Cluster 1 (High-Income, Low-Spending): With the highest average income (86.1k) but the lowest spending score (19.4), these are Cautious Affluents. They have the financial capacity but are highly selective or infrequent shoppers. Strategy: Focus on high-quality, investment-piece products (e.g., luxury goods, electronics), offer premium customer service and extended warranties to build trust and convert their potential into spending.
Cluster 2 (High-Income, High-Spending): This group also has high income (86.1k) but exhibits the highest spending score (81.5). They are the ideal VIP Champions. Strategy: Implement exclusive VIP programs with personal shopping assistants, invite them to pre-sale events, and reward them with high-value experiences to solidify their loyalty and encourage advocacy.

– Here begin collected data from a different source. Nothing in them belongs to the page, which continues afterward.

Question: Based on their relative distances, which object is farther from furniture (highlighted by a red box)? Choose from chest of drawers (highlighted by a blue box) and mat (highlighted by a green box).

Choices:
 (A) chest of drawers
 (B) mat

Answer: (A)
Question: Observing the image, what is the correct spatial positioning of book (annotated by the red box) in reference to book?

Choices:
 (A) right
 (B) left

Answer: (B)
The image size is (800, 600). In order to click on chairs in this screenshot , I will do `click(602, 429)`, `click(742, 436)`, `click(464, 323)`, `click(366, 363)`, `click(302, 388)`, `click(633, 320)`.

Cluster 3 (Older, Moderate-Income, Moderate-Spending): As the oldest segment (Avg. 55.6 years) with moderate income and spending, they represent Established & Practical shoppers. Strategy: Promote comfort, quality, and value-for-money products. Marketing through email newsletters and in-store promotions for home goods, healthcare products, and leisure activities would be effective.

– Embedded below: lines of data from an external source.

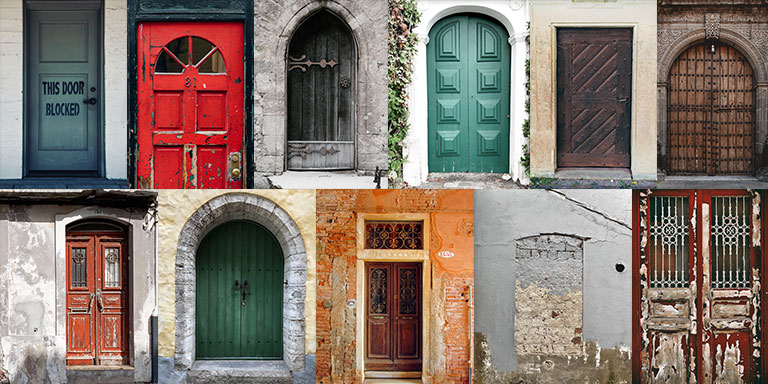
The width and height of the screenshot is (768, 384). Identify the location of double doors. (713, 339), (475, 128), (108, 317), (250, 313), (392, 335), (733, 149).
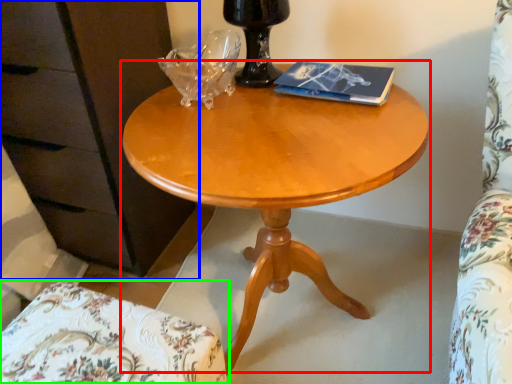
Question: Considering the real-world distances, which object is farthest from coffee table (highlighted by a red box)? dresser (highlighted by a blue box) or chair (highlighted by a green box)?

Choices:
 (A) dresser
 (B) chair

Answer: (A)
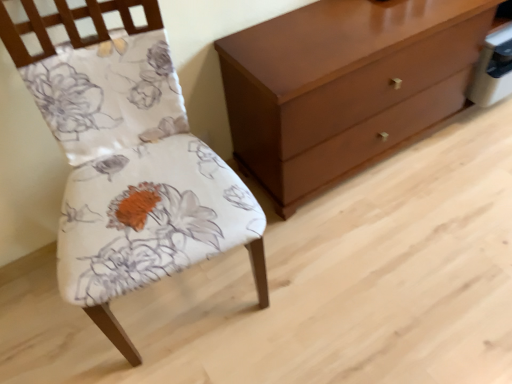
Question: Considering the positions of matte brown chest of drawers at right and floral fabric chair at left in the image, is matte brown chest of drawers at right bigger or smaller than floral fabric chair at left?

Choices:
 (A) big
 (B) small

Answer: (A)

Question: Is point (317, 81) closer or farther from the camera than point (58, 23)?

Choices:
 (A) farther
 (B) closer

Answer: (A)

Question: In the image, is matte brown chest of drawers at right positioned in front of or behind floral fabric chair at left?

Choices:
 (A) front
 (B) behind

Answer: (B)

Question: From the image's perspective, is floral fabric chair at left positioned above or below matte brown chest of drawers at right?

Choices:
 (A) below
 (B) above

Answer: (A)

Question: Is floral fabric chair at left situated inside matte brown chest of drawers at right or outside?

Choices:
 (A) outside
 (B) inside

Answer: (A)

Question: Is point (11, 41) closer or farther from the camera than point (369, 84)?

Choices:
 (A) farther
 (B) closer

Answer: (B)

Question: Considering the positions of floral fabric chair at left and matte brown chest of drawers at right in the image, is floral fabric chair at left taller or shorter than matte brown chest of drawers at right?

Choices:
 (A) short
 (B) tall

Answer: (B)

Cluster 4 (Young, Moderate-Income, High-Spending): The youngest segment (Avg. 25.2 years) with a high spending score (62.2). These are Young Trendsetters. Strategy: Engage heavily on TikTok with influencer collaborations. Offer trendy fashion, fast-moving consumer goods, and student/youth discounts to capture their discretionary spending.

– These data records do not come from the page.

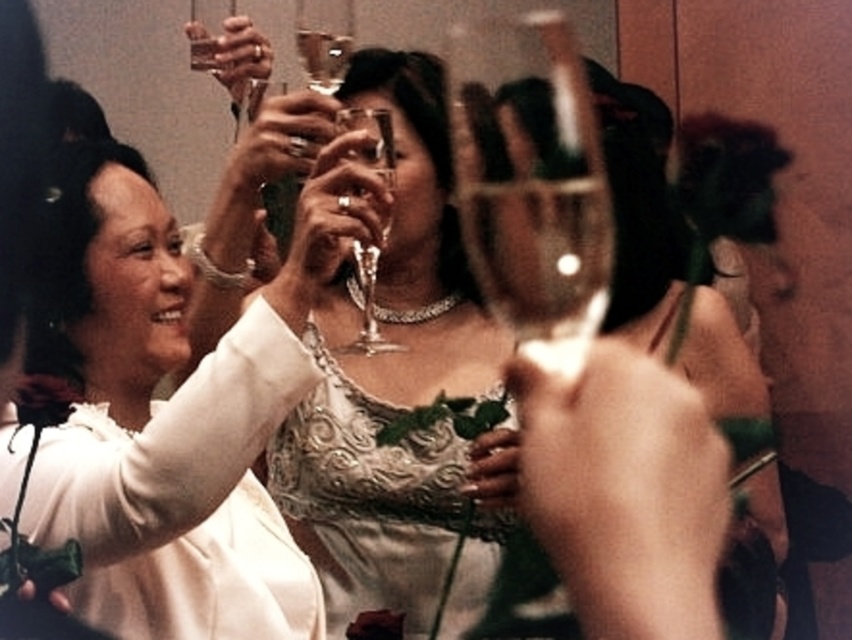
You are a photographer trying to capture a closeup of the champagne glass at point (x=61, y=468). The camera you are using has a focal length of 50mm and a sensor size of 24mm. What is the minimum distance you need to be from the glass to get a clear shot?

To determine the minimum distance required, we can use the formula for the minimum focus distance of a camera lens, which is given by the focal length divided by the sensor size. In this case, the focal length is 50mm and the sensor size is 24mm. Plugging these values into the formula gives 50mm divided by 24mm, resulting in approximately 2.08 meters. However, the point (x=61, y=468) is only 1.21 meters away from the camera. This means the camera cannot focus on the glass at that distance because it is too

You are a photographer standing at the camera position. You want to adjust your lens to focus on the satin lace dress at center. What is the minimum distance you need to set your lens focus to ensure the dress is in sharp focus?

The minimum distance you need to set your lens focus is 1.49 meters, as the satin lace dress at center is exactly 1.49 meters away from the camera.

You are a photographer at a social event and want to ensure that both the white satin dress at left and the transparent glass wine glass at center are clearly visible in your photo. Which object should you focus on to ensure it takes up more space in the frame?

The transparent glass wine glass at center occupies more space in the frame than the white satin dress at left, so focusing on it would ensure it takes up more space in the photo.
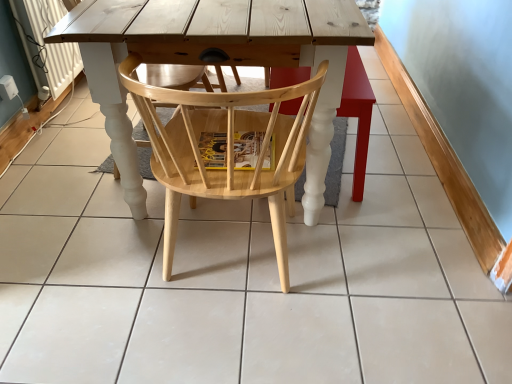
Locate an element on the screen. The height and width of the screenshot is (384, 512). free location in front of wooden chair at center is located at coordinates tap(367, 238).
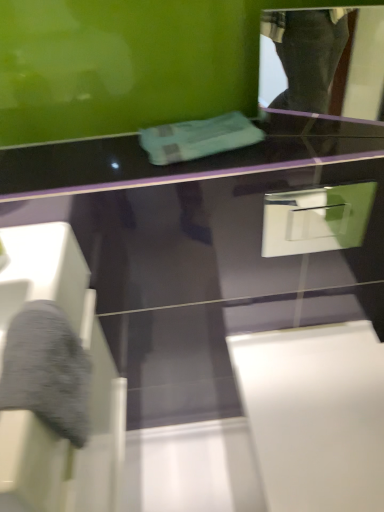
Question: Are teal fabric towel at center and glossy plastic mirror at upper right far apart?

Choices:
 (A) yes
 (B) no

Answer: (A)

Question: Does teal fabric towel at center come in front of glossy plastic mirror at upper right?

Choices:
 (A) yes
 (B) no

Answer: (B)

Question: From a real-world perspective, is teal fabric towel at center physically above glossy plastic mirror at upper right?

Choices:
 (A) yes
 (B) no

Answer: (B)

Question: Considering the relative sizes of teal fabric towel at center and glossy plastic mirror at upper right in the image provided, is teal fabric towel at center bigger than glossy plastic mirror at upper right?

Choices:
 (A) no
 (B) yes

Answer: (A)

Question: Considering the relative sizes of teal fabric towel at center and glossy plastic mirror at upper right in the image provided, is teal fabric towel at center taller than glossy plastic mirror at upper right?

Choices:
 (A) yes
 (B) no

Answer: (B)

Question: Does point (334, 245) appear closer or farther from the camera than point (274, 103)?

Choices:
 (A) closer
 (B) farther

Answer: (A)

Question: In the image, is white glossy drawer at upper right on the left side or the right side of glossy plastic mirror at upper right?

Choices:
 (A) right
 (B) left

Answer: (B)

Question: Considering the positions of white glossy drawer at upper right and glossy plastic mirror at upper right in the image, is white glossy drawer at upper right wider or thinner than glossy plastic mirror at upper right?

Choices:
 (A) thin
 (B) wide

Answer: (A)

Question: Is white glossy drawer at upper right taller or shorter than glossy plastic mirror at upper right?

Choices:
 (A) tall
 (B) short

Answer: (B)

Question: Does point (201, 121) appear closer or farther from the camera than point (347, 33)?

Choices:
 (A) closer
 (B) farther

Answer: (A)

Question: Is teal fabric towel at center wider or thinner than glossy plastic mirror at upper right?

Choices:
 (A) wide
 (B) thin

Answer: (A)

Question: Considering the positions of teal fabric towel at center and glossy plastic mirror at upper right in the image, is teal fabric towel at center taller or shorter than glossy plastic mirror at upper right?

Choices:
 (A) tall
 (B) short

Answer: (B)

Question: Considering the relative positions of teal fabric towel at center and glossy plastic mirror at upper right in the image provided, is teal fabric towel at center to the left or to the right of glossy plastic mirror at upper right?

Choices:
 (A) left
 (B) right

Answer: (A)

Question: In terms of width, does white glossy drawer at upper right look wider or thinner when compared to teal fabric towel at center?

Choices:
 (A) thin
 (B) wide

Answer: (A)

Question: Does point (374, 186) appear closer or farther from the camera than point (244, 117)?

Choices:
 (A) farther
 (B) closer

Answer: (A)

Cluster 5 (Mid-Age, Low-Income, Low-Spending): This smallest segment has low scores across income (26.8k) and spending (18.4). They are Budget-Constrained shoppers. Strategy: Attract them with clear value propositions: promotions on essentials, budget-friendly bundles, and loyalty points programs that reward frequent, small purchases.
This analysis successfully segmented the mall’s customer base into five distinct groups using K-means clustering. The methodology, from data standardization to the Elbow Method and final visualization, provides a reproducible framework for customer segmentation. The derived profiles offer clear, data-driven guidance for developing differentiated marketing and service strategies, ultimately aiming to enhance customer satisfaction and increase revenue.